### TEXT
# JBL MS-a1004 $199 Direct from JBL/HK



## sirbOOm (Jan 24, 2013)

JBL MS A1004 4 Channel 400 Watt Car Audio Amplifier | eBay


----------



## SQLnovice (Jul 22, 2014)

Excellent find. These amps are going for $350 on other sites.


----------



## MetricMuscle (Sep 16, 2013)

Got EEEMMMM!

Thank You, SirBoomAlot.


----------



## FordEscape (Nov 23, 2014)

Belated *thanks, sirbOOm*.

Saw your post and ordered a pair a few days ago, got shipment notice today.

Could'na done it without ya (and the deal from JBL/HK) !


----------



## gumbeelee (Jan 3, 2011)

Appreciate it sirbOOm, was getting ready to order one from another site, saved me big bucks!! Will give u some love on rep power!!


----------



## sirbOOm (Jan 24, 2013)

Heyooooooo


----------



## SQLnovice (Jul 22, 2014)

1 left. Someone buy this and put it on the shelf before I do.


----------



## FordEscape (Nov 23, 2014)

WooHoo, my two delivered and look great .... power-up tomorrow, with a little cooperation from the weather gods


----------



## Elgrosso (Jun 15, 2013)

Got it too, clean package! (never saw this kind)
But now... where can I fit this?


----------



## FordEscape (Nov 23, 2014)

*Well, heck ....

Between the two units I'm missing 8 of the 16 setscrews for making speaker output connections 

Oh, and those allen wrenches included for those setscrews ... forget it, both are the wrong size   

I can only hope this inauspicious start doesn't portend greater problems with refurb unit QC*


----------



## Alrojoca (Oct 5, 2012)

Brown boxes? Post pictures! Come on


----------



## sirbOOm (Jan 24, 2013)

FordEscape said:


> *Well, heck ....
> 
> Between the two units I'm missing 8 of the 16 setscrews for making speaker output connections
> 
> ...


Hmm... I haven't even opened mine yet. Will do when I get home.


----------



## FordEscape (Nov 23, 2014)

Lol, first experience with JBL parts 800 number. After 30 minutes with the very difficult to understand (extreme accent) young lady she found my warranty file using the order number from the JBL email confirmation of my ebay purchase (thankful for that at least) and agreed to send the setscrews no charge. I never mentioned wrenches, I've got that covered.

Shortly after the call I get the email parts confirmation showing ...

Order No 2789652 
Item 65.1.2R520
Description *2.5mm Allen Wrench* 
Quantity 8 
Your Price 0.00

In 5 days I may get 8 Allen wrenches and no set screws (Oh Boy!)

Off to the local bolt-house to get setscrews, I definitely want to get these things powered-up for a check-out ASAP, there's a 30-day limit on the swap-out warranty.

Are we having fun yet?


----------



## Elgrosso (Jun 15, 2013)

Humm I didn't check this, but will do.
Mine really looked new, no marks anywhere.
But about the refurb' reliability: 3 or my 4 came from HK ebay, and 1 used from here > no issue. But we never know of course.


----------



## thehatedguy (May 4, 2007)

There is a picture of one on ebay in the brown refurb box.


----------



## FordEscape (Nov 23, 2014)

The missing setscrews being the only glitch (minor, solved with a run to the local bolt house) I've had 'em up and running for a day .... these things are great!

Thanks again for the lead, sirbOOm


----------



## tbomb (Nov 28, 2007)

Whats up with the price increase!!!??


----------

Collected data:
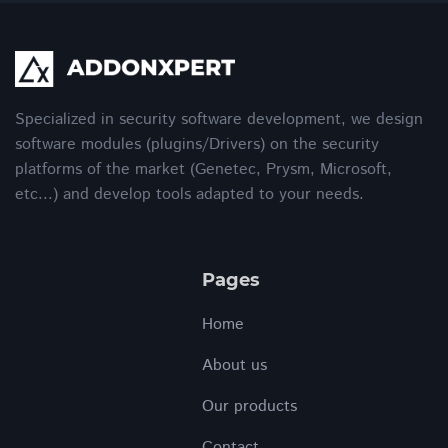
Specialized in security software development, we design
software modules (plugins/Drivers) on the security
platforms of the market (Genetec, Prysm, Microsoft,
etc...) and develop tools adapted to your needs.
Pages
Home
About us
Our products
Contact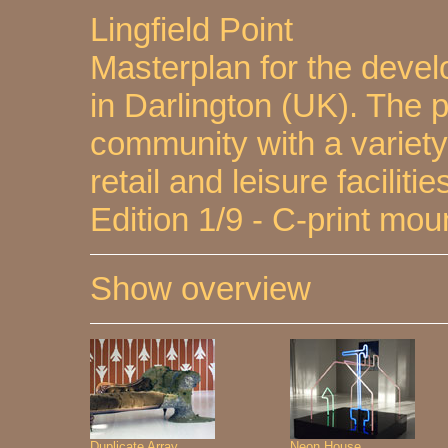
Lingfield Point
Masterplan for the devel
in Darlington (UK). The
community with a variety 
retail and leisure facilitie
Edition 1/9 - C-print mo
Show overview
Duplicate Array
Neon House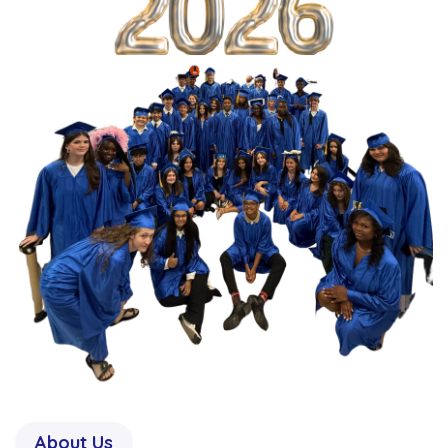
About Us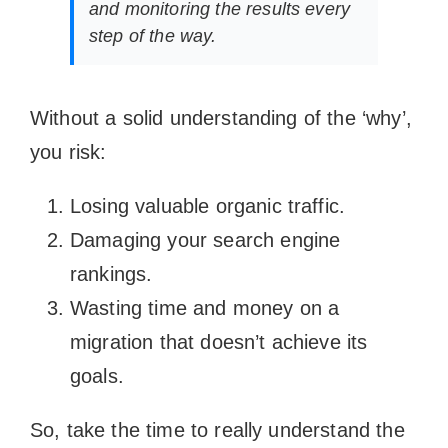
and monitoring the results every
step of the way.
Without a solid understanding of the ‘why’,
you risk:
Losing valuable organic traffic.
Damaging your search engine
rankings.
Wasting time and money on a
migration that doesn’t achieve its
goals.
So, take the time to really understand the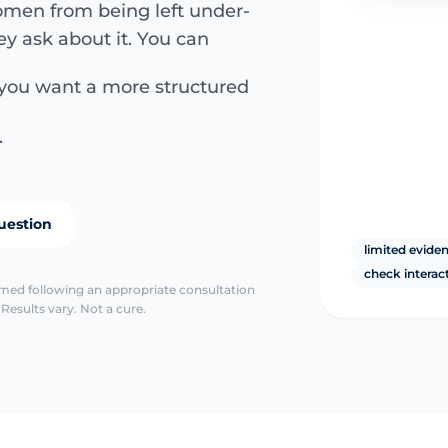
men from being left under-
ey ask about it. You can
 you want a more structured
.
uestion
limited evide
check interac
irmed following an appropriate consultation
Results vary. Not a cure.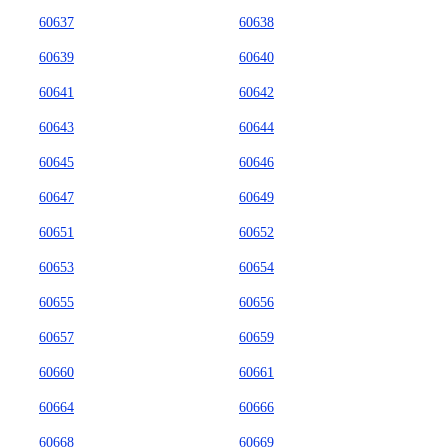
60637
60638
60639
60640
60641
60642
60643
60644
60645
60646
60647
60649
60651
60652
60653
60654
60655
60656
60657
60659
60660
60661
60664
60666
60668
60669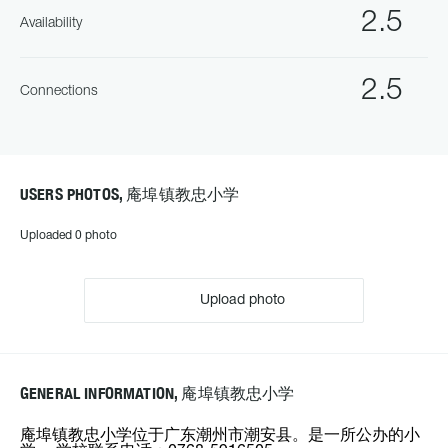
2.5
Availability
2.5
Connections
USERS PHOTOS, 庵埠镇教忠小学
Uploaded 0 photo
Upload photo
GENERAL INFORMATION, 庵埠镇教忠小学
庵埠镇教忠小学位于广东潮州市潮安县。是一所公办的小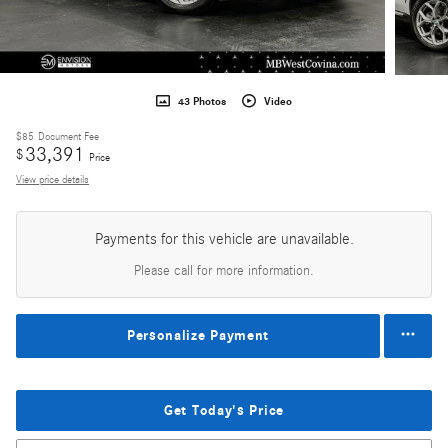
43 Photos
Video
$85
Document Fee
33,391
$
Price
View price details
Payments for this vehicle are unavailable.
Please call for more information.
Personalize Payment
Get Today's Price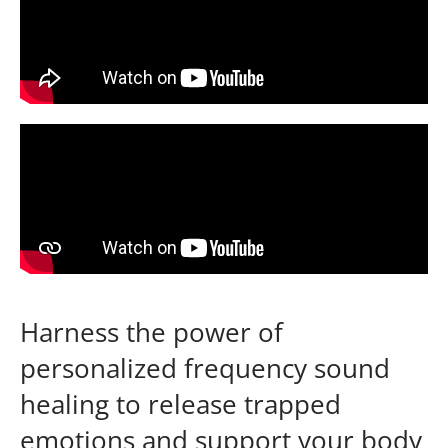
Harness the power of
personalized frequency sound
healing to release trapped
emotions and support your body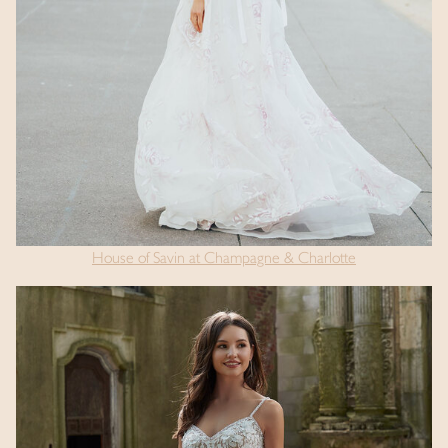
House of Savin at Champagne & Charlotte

### TASK TO COMPLETE
Decide whether each statement below agrees with the thread about the JBL MS-a1004 deal, answering yes or no and quoting the words of the thread that decide it. 1. SQLnovice says these amps sell for $350 on other sites. 2. FordEscape ordered a single unit. 3. The parts confirmation FordEscape received was for setscrews.

### TASK SOLUTION
1. Yes: "These amps are going for $350 on other sites."
2. No: "ordered a pair a few days ago"
3. No: "In 5 days I may get 8 Allen wrenches and no set screws"